■ **Saved data entries**
* * * * * * * * *
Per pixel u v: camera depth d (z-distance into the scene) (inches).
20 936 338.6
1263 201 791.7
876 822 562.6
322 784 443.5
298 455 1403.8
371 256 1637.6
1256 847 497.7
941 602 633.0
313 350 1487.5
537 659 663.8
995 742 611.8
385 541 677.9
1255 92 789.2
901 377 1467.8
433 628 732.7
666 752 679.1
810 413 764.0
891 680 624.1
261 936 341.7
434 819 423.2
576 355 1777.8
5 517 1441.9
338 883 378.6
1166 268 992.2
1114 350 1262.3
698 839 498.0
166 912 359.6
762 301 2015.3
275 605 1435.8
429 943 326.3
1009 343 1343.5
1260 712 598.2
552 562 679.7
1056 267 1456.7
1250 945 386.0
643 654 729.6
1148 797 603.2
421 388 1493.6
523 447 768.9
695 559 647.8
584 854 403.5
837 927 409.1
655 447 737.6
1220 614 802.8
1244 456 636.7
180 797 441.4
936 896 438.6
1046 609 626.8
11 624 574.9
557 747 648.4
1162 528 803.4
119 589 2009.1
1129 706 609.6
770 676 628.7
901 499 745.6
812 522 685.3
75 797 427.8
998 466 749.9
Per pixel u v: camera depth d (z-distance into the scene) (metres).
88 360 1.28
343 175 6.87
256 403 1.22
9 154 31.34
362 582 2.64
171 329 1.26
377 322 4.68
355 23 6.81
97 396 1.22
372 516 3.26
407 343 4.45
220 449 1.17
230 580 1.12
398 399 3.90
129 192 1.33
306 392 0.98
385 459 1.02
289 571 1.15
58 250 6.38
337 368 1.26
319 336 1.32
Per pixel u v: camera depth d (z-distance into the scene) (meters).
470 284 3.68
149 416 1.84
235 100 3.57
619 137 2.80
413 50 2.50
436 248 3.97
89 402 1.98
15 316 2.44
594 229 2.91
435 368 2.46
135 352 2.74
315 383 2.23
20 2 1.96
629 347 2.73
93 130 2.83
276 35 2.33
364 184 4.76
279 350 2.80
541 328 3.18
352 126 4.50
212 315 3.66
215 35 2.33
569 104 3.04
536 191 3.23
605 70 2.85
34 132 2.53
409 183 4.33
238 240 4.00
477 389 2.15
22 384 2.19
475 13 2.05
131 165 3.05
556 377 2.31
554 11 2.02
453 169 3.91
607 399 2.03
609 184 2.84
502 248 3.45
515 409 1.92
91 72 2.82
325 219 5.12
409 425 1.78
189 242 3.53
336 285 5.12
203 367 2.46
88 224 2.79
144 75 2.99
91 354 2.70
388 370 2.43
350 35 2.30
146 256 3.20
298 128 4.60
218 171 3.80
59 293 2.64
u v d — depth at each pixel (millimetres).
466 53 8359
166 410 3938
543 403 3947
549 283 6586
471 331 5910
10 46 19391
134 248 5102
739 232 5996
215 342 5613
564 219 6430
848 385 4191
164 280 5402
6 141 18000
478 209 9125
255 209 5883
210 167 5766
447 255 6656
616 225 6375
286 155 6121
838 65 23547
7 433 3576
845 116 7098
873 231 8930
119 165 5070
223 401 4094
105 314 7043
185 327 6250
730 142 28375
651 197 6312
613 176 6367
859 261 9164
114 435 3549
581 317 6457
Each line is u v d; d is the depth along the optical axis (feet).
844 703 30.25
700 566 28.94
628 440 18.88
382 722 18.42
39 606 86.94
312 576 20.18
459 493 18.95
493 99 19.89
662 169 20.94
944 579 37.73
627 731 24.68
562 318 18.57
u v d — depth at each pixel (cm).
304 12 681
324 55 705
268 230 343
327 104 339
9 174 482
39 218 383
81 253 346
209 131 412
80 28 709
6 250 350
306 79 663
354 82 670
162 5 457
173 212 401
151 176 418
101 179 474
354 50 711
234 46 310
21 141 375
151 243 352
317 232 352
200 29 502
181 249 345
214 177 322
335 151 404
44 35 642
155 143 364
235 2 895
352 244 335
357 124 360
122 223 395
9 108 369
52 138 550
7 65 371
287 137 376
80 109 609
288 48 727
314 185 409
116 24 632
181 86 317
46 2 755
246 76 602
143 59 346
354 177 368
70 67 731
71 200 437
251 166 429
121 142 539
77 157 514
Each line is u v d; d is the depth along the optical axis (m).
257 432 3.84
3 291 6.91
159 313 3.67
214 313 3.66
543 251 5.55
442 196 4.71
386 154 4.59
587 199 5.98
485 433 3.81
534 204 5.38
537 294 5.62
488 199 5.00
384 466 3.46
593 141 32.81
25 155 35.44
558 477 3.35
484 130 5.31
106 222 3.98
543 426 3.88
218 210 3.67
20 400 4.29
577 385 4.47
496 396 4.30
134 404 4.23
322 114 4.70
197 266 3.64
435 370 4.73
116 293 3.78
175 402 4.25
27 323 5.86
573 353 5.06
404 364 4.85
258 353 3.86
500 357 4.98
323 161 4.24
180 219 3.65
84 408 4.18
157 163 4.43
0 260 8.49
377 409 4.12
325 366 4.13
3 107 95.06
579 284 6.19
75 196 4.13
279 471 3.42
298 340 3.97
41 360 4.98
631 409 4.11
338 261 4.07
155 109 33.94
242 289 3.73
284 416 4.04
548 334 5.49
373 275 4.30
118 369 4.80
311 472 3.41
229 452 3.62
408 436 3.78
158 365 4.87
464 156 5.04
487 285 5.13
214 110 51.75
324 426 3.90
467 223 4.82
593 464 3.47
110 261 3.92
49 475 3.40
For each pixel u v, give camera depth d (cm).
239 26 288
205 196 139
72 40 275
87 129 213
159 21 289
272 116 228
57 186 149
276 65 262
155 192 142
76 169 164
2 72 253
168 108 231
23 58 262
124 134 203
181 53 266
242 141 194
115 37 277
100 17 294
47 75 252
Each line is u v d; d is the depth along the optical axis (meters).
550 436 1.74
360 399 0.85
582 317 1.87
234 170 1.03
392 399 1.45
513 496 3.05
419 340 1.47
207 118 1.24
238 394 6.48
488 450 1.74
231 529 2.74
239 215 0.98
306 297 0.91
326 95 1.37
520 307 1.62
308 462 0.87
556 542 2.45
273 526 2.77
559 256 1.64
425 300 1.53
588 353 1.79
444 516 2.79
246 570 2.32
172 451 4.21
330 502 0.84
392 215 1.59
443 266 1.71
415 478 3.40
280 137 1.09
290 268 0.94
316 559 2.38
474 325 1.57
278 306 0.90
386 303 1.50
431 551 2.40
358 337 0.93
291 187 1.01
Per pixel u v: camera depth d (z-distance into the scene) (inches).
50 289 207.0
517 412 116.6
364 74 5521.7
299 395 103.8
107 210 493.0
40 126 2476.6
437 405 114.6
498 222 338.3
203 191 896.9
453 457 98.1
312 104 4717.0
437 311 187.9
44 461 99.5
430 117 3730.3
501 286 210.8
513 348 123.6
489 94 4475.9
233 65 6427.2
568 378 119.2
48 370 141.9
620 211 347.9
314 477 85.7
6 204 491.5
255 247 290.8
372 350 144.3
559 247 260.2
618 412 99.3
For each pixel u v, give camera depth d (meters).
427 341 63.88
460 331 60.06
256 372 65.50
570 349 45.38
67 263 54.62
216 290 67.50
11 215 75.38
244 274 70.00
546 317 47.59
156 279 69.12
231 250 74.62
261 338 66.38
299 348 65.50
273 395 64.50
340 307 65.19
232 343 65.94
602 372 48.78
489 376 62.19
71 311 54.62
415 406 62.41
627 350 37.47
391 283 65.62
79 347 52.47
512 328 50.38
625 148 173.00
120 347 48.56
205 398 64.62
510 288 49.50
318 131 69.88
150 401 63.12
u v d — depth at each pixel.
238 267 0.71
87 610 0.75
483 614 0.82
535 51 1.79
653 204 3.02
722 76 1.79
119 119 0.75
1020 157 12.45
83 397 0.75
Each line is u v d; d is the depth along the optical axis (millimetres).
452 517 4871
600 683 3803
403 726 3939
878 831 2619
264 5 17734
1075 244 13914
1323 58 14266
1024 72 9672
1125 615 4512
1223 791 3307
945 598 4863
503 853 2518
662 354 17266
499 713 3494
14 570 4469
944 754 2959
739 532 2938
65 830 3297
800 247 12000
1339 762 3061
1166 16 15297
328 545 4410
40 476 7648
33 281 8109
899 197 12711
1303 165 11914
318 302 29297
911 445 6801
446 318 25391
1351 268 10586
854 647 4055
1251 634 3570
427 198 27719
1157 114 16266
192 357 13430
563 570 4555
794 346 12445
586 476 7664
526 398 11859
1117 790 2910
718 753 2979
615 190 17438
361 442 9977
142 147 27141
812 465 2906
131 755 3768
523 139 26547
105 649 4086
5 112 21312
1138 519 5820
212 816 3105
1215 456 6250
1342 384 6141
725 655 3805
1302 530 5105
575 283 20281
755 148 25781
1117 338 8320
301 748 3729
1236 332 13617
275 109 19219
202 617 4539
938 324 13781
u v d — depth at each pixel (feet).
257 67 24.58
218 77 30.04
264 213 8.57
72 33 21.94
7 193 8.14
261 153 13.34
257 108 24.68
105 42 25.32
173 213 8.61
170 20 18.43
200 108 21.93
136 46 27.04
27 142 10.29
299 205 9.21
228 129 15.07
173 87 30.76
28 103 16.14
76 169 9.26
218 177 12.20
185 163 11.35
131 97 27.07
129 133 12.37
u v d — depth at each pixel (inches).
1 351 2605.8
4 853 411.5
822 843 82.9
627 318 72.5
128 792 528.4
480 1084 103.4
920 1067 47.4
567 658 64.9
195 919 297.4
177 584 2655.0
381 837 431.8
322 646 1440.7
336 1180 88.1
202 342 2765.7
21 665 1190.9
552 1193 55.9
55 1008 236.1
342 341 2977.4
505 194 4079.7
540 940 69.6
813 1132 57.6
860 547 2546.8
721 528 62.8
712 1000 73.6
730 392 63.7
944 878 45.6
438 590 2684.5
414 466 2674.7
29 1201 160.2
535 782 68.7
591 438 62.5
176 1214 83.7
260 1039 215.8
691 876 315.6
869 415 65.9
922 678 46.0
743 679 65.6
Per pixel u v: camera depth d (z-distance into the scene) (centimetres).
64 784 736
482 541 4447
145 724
* * * * * * * * *
■ **What the exercise asks**
Show the lines of the records that include the string "camera".

■ **Answer space**
Per pixel u v: camera depth d (z-distance into the scene) (inches).
Per pixel u v: camera depth d (z-distance into the scene) (metres).
Per pixel u v: camera depth d (z-distance into the scene) (meters).
For each pixel u v, give camera depth d (cm).
Per pixel u v: camera depth d (z-distance into the scene) (inches).
For each pixel u v, give camera depth d (meters).
Per pixel u v: camera depth d (z-distance into the scene) (centimetres).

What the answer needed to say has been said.